As we take in the gun-to-a-snowball-fight travesty, a reminder that D.C.s MPD isn’t the only place around here to employ folks who shouldn’t have guns: Saturday’s Washington Post had a story from Tom Jackman that tried to keep some attention on last month’s killing of David Masters by a Fairfax County police officer.

Masters was shot from behind as he sat in his car after being pulled over. He didn’t have a weapon. Not even a snowball.

The police and other law officials in Fairfax County refuse to release any information about Masters killing.

From Jackman’s piece:

[Masters] drove 50 miles from his $3,600 trailer in Fredericksburg, stopped outside a landscaping business in Fairfax County and pulled a bunch of tall flowers out of a planter. A few minutes later, the police spotted him and signaled to him to pull over. At Route 1 and Fort Hunt Road, he stopped, and the officers got out of their car. And then, perhaps, Masters did something. The Fairfax police won’t say what. A furtive gesture? A yell? And a Fairfax officer shot through Masters’s rear passenger window and killed the unarmed man as he sat in his Chevrolet Blazer.

One month after the former Green Beret and disabled carpenter was slain, Fairfax police have not publicly said why Masters, 52, was shot in the middle of a busy intersection on the gray afternoon of Friday the 13th in November. They won’t say who fired the shots, what Masters did to provoke the shooting, how many shots were fired or what the many witnesses at the intersection told them they saw.

The killing of Masters is only the latest case of a police officer shooting unarmed folks in Fairfax County. And the silent routine is the M.O. the county always uses  in these situations.

Two of the higher profile wholly unjustifiable killings by Fairfax County:

Sal Culosi, an optometrist with no police record, was shot by Deval Bullock, a Fairfax County SWAT team member, while standing not fully dressed outside his home in January 2006, as he talked to an undercover cop. Police said Culosi was about to be arrested for running a booking operation, though at the time of his murder the operation’s only betting client was apparently the undercover cop. Robert Horan, Fairfax County’s top prosecutor at the time, declined to press charges against Bullock for killing Culosi, who would have turned 41 last week. The killing was an accident, the county said. Bullock, a D.C. native, didn’t even get tossed off the force or have the .45 he killed Culosi with taken away. “I’m afraid of my government, all because of what I’ve seen here,” a friend of Culosi’s told me last year.

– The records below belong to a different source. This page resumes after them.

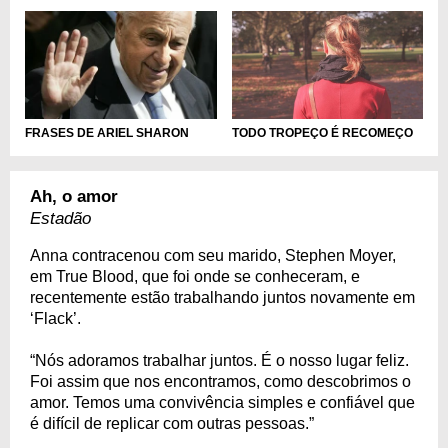
TODO TROPEÇO É RECOMEÇO
FRASES DE ARIEL SHARON
Ah, o amor
Estadão
Anna contracenou com seu marido, Stephen Moyer,
em True Blood, que foi onde se conheceram, e
recentemente estão trabalhando juntos novamente em
‘Flack’.
“Nós adoramos trabalhar juntos. É o nosso lugar feliz.
Foi assim que nos encontramos, como descobrimos o
amor. Temos uma convivência simples e confiável que
é difícil de replicar com outras pessoas.”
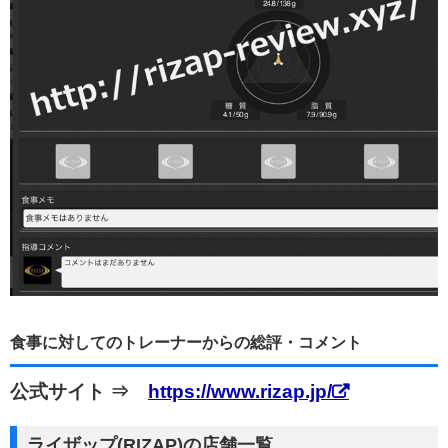
食事に対してのトレーナーからの総評・コメント
公式サイト ⇒
https://www.rizap.jp/
ライザップ(RIZAP)の店舗一覧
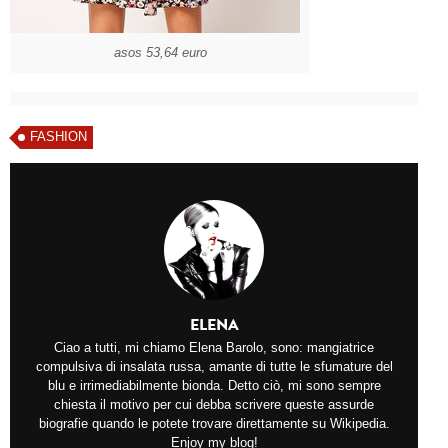
asos 53,64 euro
FASHION
ELENA
Ciao a tutti, mi chiamo Elena Barolo, sono: mangiatrice
compulsiva di insalata russa, amante di tutte le sfumature del
blu e irrimediabilmente bionda. Detto ciò, mi sono sempre
chiesta il motivo per cui debba scrivere queste assurde
biografie quando le potete trovare direttamente su Wikipedia.
Enjoy my blog!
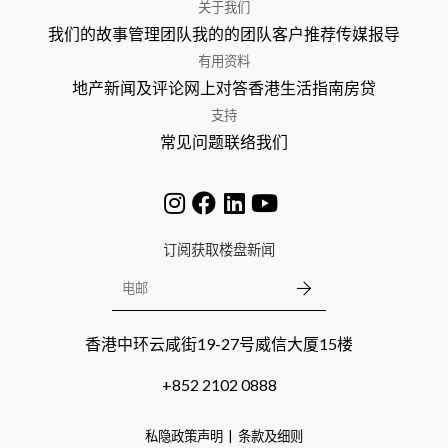
关于我们
我们的故事
管理团队
我的的团队
客户推荐
传媒报导
有用资料
地产新闻及评论
网上对答
香港生活指南
房贷
支持
常见问题
联络我们
订阅获取楼盘新闻
香港中环云咸街19-27号威信大厦15楼
+852 2102 0888
私隐政策声明
条款及细则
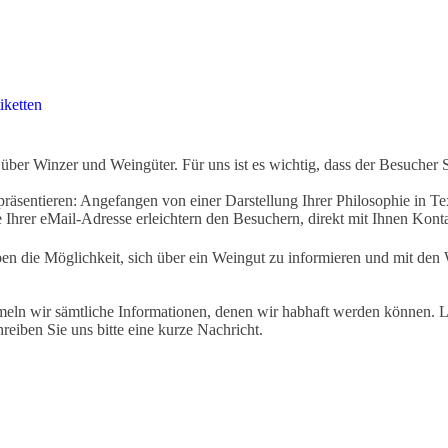
iketten
ber Winzer und Weingüter. Für uns ist es wichtig, dass der Besucher 
äsentieren: Angefangen von einer Darstellung Ihrer Philosophie in Tex
Ihrer eMail-Adresse erleichtern den Besuchern, direkt mit Ihnen Kon
ben die Möglichkeit, sich über ein Weingut zu informieren und mit d
eln wir sämtliche Informationen, denen wir habhaft werden können. Le
hreiben Sie uns bitte eine kurze Nachricht.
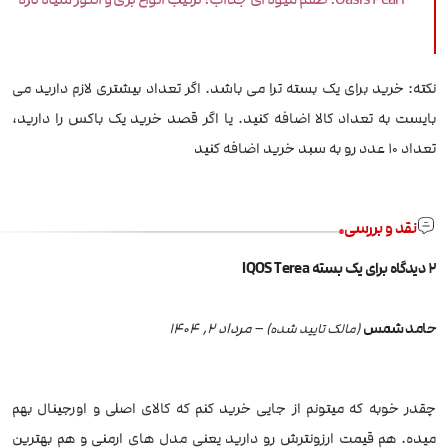
نکته: خرید برای یک بسته ترا می باشد. اگر تعداد بیشتری لازم دارید می
بایست به تعداد کالا اضافه کنید. یا اگر قصد خرید یک باکس را دارید،
تعداد 10 عدد رو به سبد خرید اضافه کنید
نقد و بررسی
2 دیدگاه برای
یک بسته IQOS Terea
حامد شمس
–
مرداد 2, 1404
(مالک تایید شده)
چقدر خوبه که میتونم از جایی خرید کنم که کالای اصلی و اورجینال بهم
میده. هم قیمت ارزونترش رو دارید یعنی مدل های ارمنی و هم بهترین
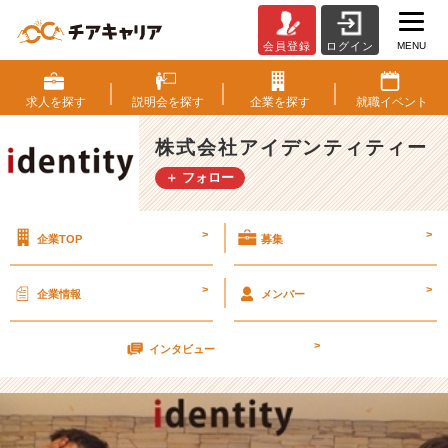
MENU
会員登録
ログイン
1
0
月
求人を
探す
説明会を
探す
企業を
探す
就職
イベント
5
日
株式会社アイデンティティー
1
＋ フォロー
7
卒
ラ
>
>
企業TOP
募集
ス
ト!!
会
>
>
企業情報
メンバー
社
説
>
明
インタビュー
会
兼
面
接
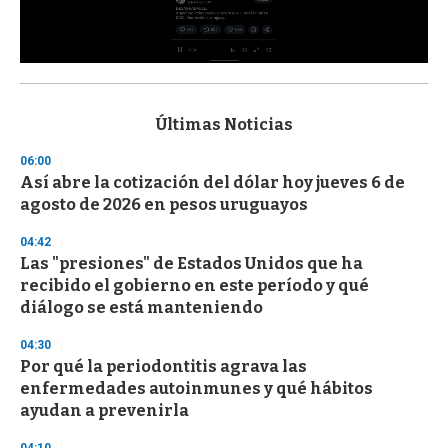
0
s
e
c
Últimas Noticias
o
n
06:00
d
Así abre la cotización del dólar hoy jueves 6 de
s
o
agosto de 2026 en pesos uruguayos
f
3
04:42
3
s
Las "presiones" de Estados Unidos que ha
e
recibido el gobierno en este período y qué
c
diálogo se está manteniendo
o
n
d
04:30
s
Por qué la periodontitis agrava las
enfermedades autoinmunes y qué hábitos
ayudan a prevenirla
04:10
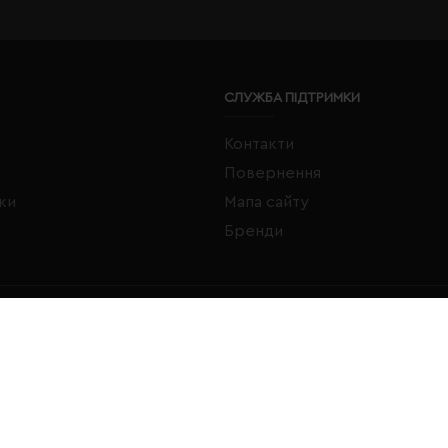
СЛУЖБА ПІДТРИМКИ
Контакти
Повернення
жки
Мапа сайту
Бренди
FACEBOOK
INSTAGRAM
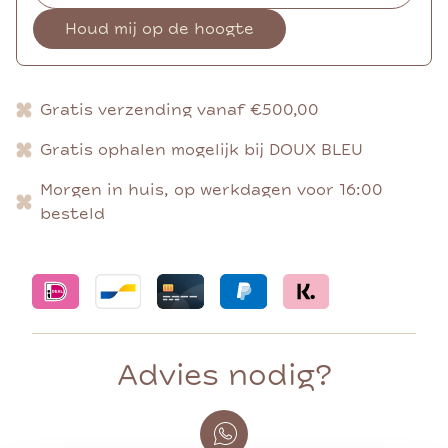
Houd mij op de hoogte
Gratis verzending vanaf €500,00
Gratis ophalen mogelijk bij DOUX BLEU
Morgen in huis, op werkdagen voor 16:00
besteld
Advies nodig?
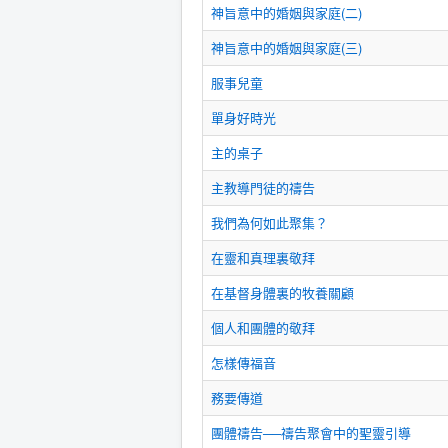
神旨意中的婚姻與家庭(二)
神旨意中的婚姻與家庭(三)
服事兒童
單身好時光
主的桌子
主教導門徒的禱告
我們為何如此聚集？
在靈和真理裏敬拜
在基督身體裏的牧養關顧
個人和團體的敬拜
怎樣傳福音
務要傳道
團體禱告──禱告聚會中的聖靈引導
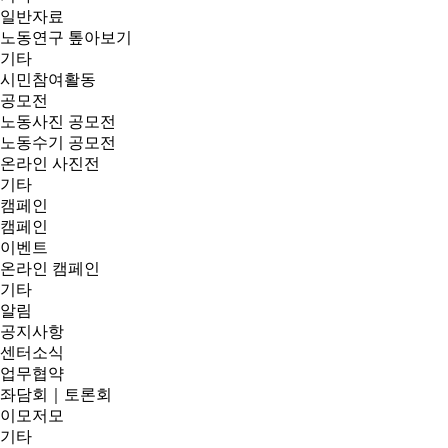
일반자료
노동연구 톺아보기
기타
시민참여활동
공모전
노동사진 공모전
노동수기 공모전
온라인 사진전
기타
캠페인
캠페인
이벤트
온라인 캠페인
기타
알림
공지사항
센터소식
업무협약
좌담회｜토론회
이모저모
기타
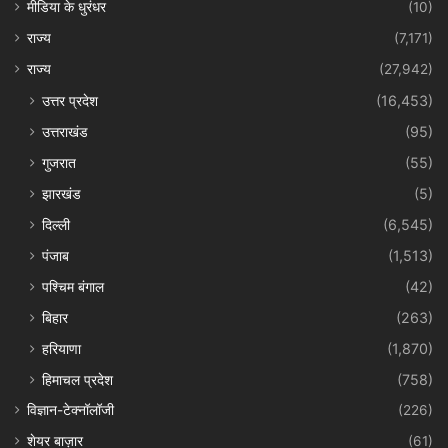
मीडिया के धुरंधर
(10)
राज्य
(7,171)
राज्य
(27,942)
उत्तर प्रदेश
(16,453)
उत्तराखंड
(95)
गुजरात
(55)
झारखंड
(5)
दिल्ली
(6,545)
पंजाब
(1,513)
पश्चिम बंगाल
(42)
बिहार
(263)
हरियाणा
(1,870)
हिमाचल प्रदेश
(758)
विज्ञान-टेक्नॉलॉजी
(226)
शेयर बाज़ार
(61)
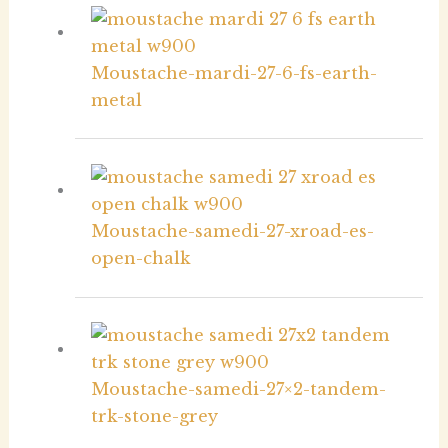
Moustache-mardi-27-6-fs-earth-
metal
Moustache-samedi-27-xroad-es-
open-chalk
Moustache-samedi-27×2-tandem-
trk-stone-grey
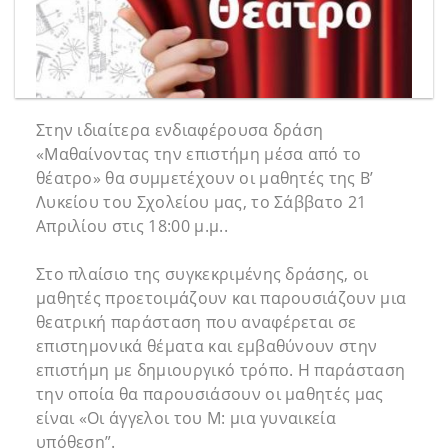
Στην ιδιαίτερα ενδιαφέρουσα δράση
«Μαθαίνοντας την επιστήμη μέσα από το
θέατρο» θα συμμετέχουν οι μαθητές της Β’
Λυκείου του Σχολείου μας, το Σάββατο 21
Απριλίου στις 18:00 μ.μ..
Στο πλαίσιο της συγκεκριμένης δράσης, οι
μαθητές προετοιμάζουν και παρουσιάζουν μια
θεατρική παράσταση που αναφέρεται σε
επιστημονικά θέματα και εμβαθύνουν στην
επιστήμη με δημιουργικό τρόπο. Η παράσταση
την οποία θα παρουσιάσουν οι μαθητές μας
είναι «Οι άγγελοι του Μ: μια γυναικεία
υπόθεση”.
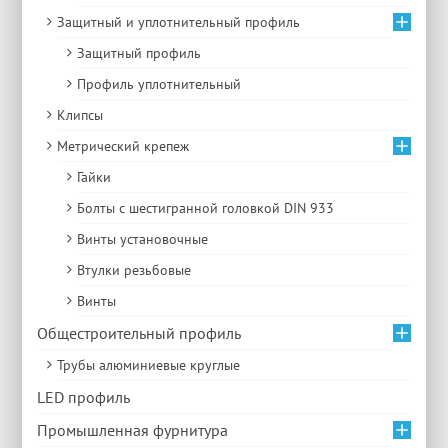
Защитный и уплотнительный профиль
Защитный профиль
Профиль уплотнительный
Клипсы
Метрический крепеж
Гайки
Болты с шестигранной головкой DIN 933
Винты установочные
Втулки резьбовые
Винты
Общестроительный профиль
Трубы алюминиевые круглые
LED профиль
Промышленная фурнитура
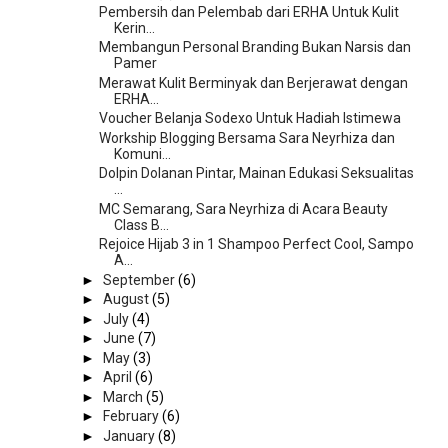
Pembersih dan Pelembab dari ERHA Untuk Kulit
Kerin...
Membangun Personal Branding Bukan Narsis dan
Pamer
Merawat Kulit Berminyak dan Berjerawat dengan
ERHA...
Voucher Belanja Sodexo Untuk Hadiah Istimewa
Workship Blogging Bersama Sara Neyrhiza dan
Komuni...
Dolpin Dolanan Pintar, Mainan Edukasi Seksualitas
...
MC Semarang, Sara Neyrhiza di Acara Beauty
Class B...
Rejoice Hijab 3 in 1 Shampoo Perfect Cool, Sampo
A...
►
September
(6)
►
August
(5)
►
July
(4)
►
June
(7)
►
May
(3)
►
April
(6)
►
March
(5)
►
February
(6)
►
January
(8)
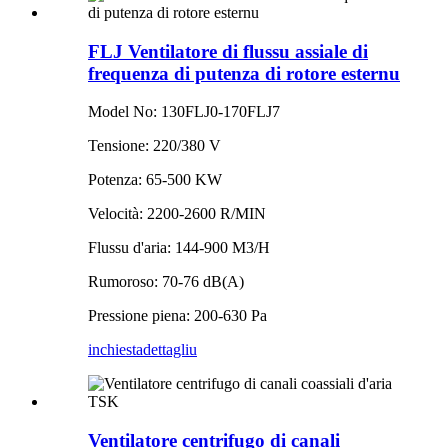
FLJ Ventilatore di flussu assiale di
frequenza di putenza di rotore esternu
Model No: 130FLJ0-170FLJ7
Tensione: 220/380 V
Potenza: 65-500 KW
Velocità: 2200-2600 R/MIN
Flussu d'aria: 144-900 M3/H
Rumoroso: 70-76 dB(A)
Pressione piena: 200-630 Pa
inchiesta
dettagliu
Ventilatore centrifugo di canali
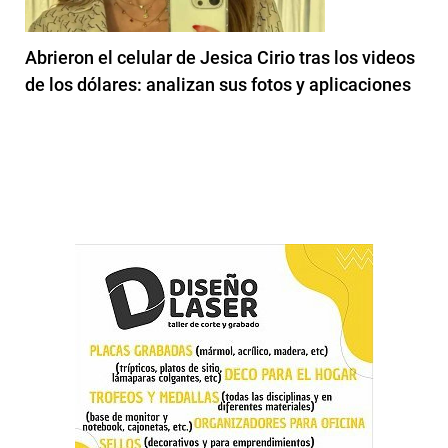
Abrieron el celular de Jesica Cirio tras los videos
de los dólares: analizan sus fotos y aplicaciones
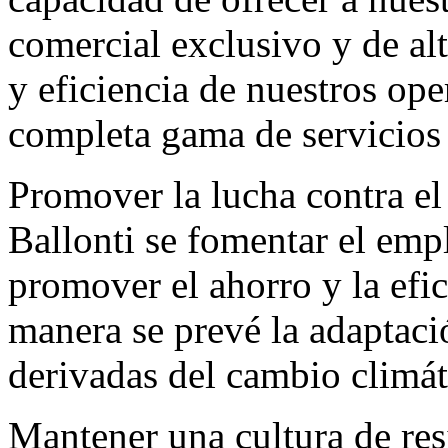
comercial exclusivo y de al
y eficiencia de nuestros ope
completa gama de servicios 
Promover la lucha contra el
Ballonti se fomentar el emp
promover el ahorro y la efic
manera se prevé la adaptaci
derivadas del cambio climát
Mantener una cultura de res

And, in 2000, Prince Jones, an unarmed Howard University student, was shot at least eight times in the back in a Falls Church driveway by Cpl. Carlton Jones (no relation), a P.G. County undercover cop who’d been following him for hours. Carlton Jones later said he had the wrong man. Horan declined to prosecute in that case, also. A civil court jury awarded Prince Jones’ survivors more than $3 million in a wrongful death suit.

Anybody objective source who looked into the evidence of the killings of Culosi or Prince Jones would be appalled. But there was no video, unlike in the snowball fight. And if there’s no video, the police get to write the story. So, not coincidentally, the public outcry for any action after both murders was almost non-existent.

Horan’s longtime assistant, Raymond Morrogh, is now commonwealth’s attorney for Fairfax County. Morrogh will decide whether to take action in Masters killing. So we’ll learned if he’ll continue his old boss’s pattern of allowing police officers to shoot unarmed men in Fairfax County.

But Morrogh has set a different sort of law-and-order tone for his jurisdiction. The same day Jackman’s story about Masters appeared, the Post also had an article about Erick Williamson, a man Morrogh prosecuted for walking around his Fairfax home while “intentionally nude.”